For more details about checkpoint and model merging, please refer to :ref:`checkpoint-page`.

To enable ``wandb`` for experiment tracking, set the following configs:

.. code-block:: bash

    trainer.logger='["console","wandb"]' \
    trainer.project_name=$YOUR_PROJECT_NAME \
    trainer.experiment_name=$YOUR_RUN_NAME \

If you encounter out of memory issues with HBM less than 32GB, enable the following configs would help:

.. code-block:: bash

    actor_rollout_ref.actor.ppo_micro_batch_size_per_gpu=1 \
    critic.ppo_micro_batch_size_per_gpu=1 \

For the full set of configs, please refer to :ref:`config-explain-page` for detailed explanation and performance tuning.
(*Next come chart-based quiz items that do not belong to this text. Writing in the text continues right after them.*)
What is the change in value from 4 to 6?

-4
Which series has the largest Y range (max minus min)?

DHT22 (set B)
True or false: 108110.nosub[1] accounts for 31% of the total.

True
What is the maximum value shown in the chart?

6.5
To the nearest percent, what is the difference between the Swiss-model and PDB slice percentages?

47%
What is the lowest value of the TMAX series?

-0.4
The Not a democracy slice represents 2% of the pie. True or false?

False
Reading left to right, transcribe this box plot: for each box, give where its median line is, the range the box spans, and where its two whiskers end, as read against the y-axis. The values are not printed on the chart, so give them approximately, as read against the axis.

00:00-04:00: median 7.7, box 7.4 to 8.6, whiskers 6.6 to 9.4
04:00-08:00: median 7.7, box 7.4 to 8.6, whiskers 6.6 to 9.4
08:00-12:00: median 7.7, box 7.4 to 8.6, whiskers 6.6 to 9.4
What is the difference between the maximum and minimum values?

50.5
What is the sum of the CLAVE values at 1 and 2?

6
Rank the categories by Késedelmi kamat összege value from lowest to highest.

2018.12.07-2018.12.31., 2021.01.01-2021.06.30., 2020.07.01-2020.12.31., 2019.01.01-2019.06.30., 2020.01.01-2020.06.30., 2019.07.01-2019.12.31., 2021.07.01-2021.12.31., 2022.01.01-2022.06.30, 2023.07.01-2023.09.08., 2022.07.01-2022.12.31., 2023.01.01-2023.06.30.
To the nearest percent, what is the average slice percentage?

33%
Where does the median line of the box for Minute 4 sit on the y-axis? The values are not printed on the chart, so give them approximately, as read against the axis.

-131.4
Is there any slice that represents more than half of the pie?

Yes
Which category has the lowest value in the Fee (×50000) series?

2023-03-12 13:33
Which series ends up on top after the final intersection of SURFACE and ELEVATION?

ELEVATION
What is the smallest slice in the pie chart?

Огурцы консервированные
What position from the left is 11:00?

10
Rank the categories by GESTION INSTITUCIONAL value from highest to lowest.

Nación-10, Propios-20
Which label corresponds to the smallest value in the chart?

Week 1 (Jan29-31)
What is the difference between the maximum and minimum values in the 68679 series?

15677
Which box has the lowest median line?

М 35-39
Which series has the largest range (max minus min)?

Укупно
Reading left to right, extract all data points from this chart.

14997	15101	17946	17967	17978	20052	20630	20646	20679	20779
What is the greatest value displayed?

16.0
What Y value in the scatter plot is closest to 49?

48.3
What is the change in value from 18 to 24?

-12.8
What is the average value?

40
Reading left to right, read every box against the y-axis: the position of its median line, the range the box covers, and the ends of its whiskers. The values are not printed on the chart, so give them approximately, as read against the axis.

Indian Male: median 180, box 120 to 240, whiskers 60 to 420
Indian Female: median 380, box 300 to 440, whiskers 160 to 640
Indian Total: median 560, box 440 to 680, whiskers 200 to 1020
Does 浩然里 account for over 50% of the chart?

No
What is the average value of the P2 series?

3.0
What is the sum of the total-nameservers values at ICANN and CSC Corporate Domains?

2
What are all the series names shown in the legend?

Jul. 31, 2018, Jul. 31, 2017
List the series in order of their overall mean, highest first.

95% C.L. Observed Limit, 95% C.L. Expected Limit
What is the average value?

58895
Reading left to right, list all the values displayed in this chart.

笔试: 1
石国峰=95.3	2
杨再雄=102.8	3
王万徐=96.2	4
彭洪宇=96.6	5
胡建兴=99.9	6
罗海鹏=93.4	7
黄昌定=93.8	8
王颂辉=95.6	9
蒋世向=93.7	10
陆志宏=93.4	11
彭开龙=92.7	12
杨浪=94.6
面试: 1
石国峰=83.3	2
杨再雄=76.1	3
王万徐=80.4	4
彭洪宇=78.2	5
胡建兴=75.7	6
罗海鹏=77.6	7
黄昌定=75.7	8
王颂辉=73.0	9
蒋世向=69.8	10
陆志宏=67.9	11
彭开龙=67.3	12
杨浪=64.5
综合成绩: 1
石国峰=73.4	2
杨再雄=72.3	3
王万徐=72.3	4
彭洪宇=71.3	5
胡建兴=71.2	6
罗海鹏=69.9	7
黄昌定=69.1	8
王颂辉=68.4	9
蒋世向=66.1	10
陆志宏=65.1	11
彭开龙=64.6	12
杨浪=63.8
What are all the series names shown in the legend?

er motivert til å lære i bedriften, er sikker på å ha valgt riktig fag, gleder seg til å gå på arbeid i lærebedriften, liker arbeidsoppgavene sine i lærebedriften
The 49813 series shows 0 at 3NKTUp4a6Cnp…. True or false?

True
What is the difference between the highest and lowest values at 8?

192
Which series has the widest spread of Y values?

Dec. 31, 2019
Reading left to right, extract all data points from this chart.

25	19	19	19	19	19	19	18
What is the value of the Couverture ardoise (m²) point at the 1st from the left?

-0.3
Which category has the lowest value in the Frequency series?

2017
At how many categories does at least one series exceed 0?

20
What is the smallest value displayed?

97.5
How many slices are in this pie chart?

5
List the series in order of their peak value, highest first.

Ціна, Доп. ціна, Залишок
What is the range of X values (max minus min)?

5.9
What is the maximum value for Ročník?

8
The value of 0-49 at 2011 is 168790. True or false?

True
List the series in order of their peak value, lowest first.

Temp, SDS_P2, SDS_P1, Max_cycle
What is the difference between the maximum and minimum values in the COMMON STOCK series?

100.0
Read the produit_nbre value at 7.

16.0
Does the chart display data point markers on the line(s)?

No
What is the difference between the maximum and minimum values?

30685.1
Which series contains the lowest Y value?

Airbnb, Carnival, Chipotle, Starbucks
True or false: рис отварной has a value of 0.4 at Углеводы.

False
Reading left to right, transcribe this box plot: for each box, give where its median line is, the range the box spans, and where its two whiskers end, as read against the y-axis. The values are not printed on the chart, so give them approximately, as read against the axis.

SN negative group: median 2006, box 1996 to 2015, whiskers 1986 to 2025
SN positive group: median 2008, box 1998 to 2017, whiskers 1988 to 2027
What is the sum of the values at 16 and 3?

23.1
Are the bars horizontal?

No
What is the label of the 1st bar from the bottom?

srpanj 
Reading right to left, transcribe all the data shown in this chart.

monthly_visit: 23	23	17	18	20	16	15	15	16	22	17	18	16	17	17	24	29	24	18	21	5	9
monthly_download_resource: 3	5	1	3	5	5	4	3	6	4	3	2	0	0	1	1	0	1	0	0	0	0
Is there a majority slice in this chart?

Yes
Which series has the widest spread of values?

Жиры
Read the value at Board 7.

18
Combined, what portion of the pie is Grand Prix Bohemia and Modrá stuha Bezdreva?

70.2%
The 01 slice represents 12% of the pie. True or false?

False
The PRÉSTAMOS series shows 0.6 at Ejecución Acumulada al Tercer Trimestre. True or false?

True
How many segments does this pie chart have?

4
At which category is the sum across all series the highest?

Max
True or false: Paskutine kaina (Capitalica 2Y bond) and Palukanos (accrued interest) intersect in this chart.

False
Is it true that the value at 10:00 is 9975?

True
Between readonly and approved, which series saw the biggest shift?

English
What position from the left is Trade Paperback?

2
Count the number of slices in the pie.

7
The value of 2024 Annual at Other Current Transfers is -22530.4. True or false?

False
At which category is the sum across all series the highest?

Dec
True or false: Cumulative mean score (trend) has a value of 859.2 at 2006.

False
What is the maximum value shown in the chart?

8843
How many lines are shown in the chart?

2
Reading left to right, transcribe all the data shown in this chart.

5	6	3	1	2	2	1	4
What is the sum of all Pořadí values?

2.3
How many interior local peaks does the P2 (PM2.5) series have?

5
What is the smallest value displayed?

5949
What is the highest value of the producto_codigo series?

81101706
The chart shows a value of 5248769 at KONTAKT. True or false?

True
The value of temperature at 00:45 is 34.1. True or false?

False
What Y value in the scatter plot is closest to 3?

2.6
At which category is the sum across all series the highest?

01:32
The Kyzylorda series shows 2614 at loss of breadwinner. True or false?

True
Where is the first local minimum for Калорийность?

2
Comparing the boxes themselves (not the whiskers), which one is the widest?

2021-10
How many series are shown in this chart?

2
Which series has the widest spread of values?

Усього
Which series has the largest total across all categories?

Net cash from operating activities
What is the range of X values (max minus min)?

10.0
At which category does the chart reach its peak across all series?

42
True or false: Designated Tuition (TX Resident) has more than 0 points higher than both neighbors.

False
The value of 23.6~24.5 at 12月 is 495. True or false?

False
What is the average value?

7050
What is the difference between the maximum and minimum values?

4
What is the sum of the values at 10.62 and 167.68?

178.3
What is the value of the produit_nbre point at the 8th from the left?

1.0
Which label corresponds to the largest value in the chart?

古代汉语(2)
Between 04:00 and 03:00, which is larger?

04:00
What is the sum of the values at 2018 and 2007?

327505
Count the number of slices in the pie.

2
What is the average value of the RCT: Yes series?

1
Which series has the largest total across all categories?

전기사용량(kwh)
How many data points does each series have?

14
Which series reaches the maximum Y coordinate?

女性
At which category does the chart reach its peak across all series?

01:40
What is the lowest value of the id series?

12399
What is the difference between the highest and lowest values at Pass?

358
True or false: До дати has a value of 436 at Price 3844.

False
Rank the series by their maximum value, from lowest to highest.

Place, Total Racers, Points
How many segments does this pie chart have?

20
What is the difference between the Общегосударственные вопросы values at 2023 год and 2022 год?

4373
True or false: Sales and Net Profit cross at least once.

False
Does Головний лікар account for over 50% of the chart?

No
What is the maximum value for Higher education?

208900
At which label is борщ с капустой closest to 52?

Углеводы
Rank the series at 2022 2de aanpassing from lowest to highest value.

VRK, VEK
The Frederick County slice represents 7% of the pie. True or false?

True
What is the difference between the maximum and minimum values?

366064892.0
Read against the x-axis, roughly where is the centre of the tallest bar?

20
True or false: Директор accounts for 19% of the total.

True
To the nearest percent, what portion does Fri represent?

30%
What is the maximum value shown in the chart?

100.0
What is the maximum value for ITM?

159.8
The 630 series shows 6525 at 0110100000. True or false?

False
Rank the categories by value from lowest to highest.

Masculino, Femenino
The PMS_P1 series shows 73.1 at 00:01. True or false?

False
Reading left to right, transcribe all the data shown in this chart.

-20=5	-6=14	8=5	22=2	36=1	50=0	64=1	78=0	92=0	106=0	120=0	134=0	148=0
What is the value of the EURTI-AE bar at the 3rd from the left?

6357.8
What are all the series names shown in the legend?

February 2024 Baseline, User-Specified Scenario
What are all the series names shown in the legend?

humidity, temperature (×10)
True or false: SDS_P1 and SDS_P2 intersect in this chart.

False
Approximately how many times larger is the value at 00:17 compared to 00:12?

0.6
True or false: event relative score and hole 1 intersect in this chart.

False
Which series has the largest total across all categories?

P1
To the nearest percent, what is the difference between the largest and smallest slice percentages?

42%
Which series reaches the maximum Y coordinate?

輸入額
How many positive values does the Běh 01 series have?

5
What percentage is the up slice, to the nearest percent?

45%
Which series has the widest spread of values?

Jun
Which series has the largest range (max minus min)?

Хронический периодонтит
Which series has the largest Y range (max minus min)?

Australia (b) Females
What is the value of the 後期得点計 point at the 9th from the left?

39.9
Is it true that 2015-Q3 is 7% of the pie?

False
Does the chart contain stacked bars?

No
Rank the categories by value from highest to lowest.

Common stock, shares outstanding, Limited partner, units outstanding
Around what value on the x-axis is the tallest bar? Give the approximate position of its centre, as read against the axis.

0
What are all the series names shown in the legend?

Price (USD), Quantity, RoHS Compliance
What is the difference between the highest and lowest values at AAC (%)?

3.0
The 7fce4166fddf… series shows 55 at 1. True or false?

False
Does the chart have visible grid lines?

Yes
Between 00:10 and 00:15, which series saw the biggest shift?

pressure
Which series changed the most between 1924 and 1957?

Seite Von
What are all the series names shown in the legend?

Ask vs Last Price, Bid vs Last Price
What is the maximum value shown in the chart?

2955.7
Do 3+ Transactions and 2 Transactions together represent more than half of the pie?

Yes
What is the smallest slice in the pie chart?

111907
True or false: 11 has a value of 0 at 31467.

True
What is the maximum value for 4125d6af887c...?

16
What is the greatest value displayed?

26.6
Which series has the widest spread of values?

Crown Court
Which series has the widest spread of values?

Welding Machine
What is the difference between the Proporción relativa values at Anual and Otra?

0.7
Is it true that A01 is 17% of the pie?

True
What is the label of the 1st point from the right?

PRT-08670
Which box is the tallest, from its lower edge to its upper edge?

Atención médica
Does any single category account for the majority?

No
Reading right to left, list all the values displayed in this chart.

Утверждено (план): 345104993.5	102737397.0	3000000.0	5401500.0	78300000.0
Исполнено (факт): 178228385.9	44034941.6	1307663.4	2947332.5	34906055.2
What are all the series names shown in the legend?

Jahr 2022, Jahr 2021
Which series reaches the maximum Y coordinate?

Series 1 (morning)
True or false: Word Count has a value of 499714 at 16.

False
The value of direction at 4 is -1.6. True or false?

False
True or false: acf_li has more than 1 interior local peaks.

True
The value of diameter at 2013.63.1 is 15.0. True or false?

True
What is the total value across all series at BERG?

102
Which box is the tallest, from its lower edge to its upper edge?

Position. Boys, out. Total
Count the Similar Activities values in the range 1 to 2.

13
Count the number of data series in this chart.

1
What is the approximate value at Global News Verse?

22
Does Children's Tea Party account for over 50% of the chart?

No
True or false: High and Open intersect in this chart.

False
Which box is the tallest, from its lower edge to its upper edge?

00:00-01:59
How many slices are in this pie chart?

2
.. [1] The original paper (XXXX) mainly focuses on training a verifier (a reward model) to solve math problems via Best-of-N sampling. In this example, we train an RL agent using a rule-based reward model.
.. [2] More training script examples for FSDP and Megatron-LM backend are stored in `examples/ppo_trainer XXXX`_ directory.